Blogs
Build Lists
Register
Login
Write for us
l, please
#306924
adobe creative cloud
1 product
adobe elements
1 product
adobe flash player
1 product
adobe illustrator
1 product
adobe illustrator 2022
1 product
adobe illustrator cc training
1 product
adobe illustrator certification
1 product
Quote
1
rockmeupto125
---
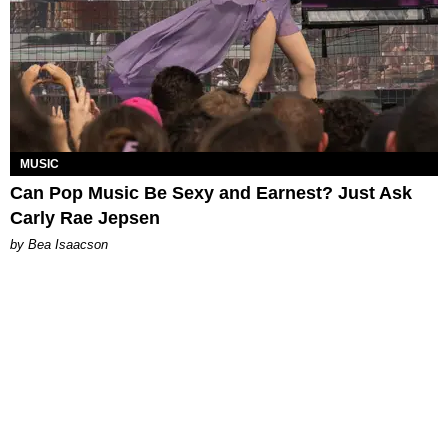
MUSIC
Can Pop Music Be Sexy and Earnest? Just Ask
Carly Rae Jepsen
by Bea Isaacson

What to work on: Within the data above, the span starting at the line containing "adobe elements" and ending at the line containing "rockmeupto125" is to be retyped exactly, with no other lines.

Answer for the task:
adobe elements
1 product
adobe flash player
1 product
adobe illustrator
1 product
adobe illustrator 2022
1 product
adobe illustrator cc training
1 product
adobe illustrator certification
1 product
Quote
1
rockmeupto125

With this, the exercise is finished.